**Data to process:**
^^^^

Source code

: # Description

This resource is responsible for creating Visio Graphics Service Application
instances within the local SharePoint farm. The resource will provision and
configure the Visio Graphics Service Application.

^^^^

**Problem to solve:** Rewrite the lines above, replacing "Service Application" with "Service App" and leaving everything else unchanged.

**Output:**
Source code

: # Description

This resource is responsible for creating Visio Graphics Service App
instances within the local SharePoint farm. The resource will provision and
configure the Visio Graphics Service App.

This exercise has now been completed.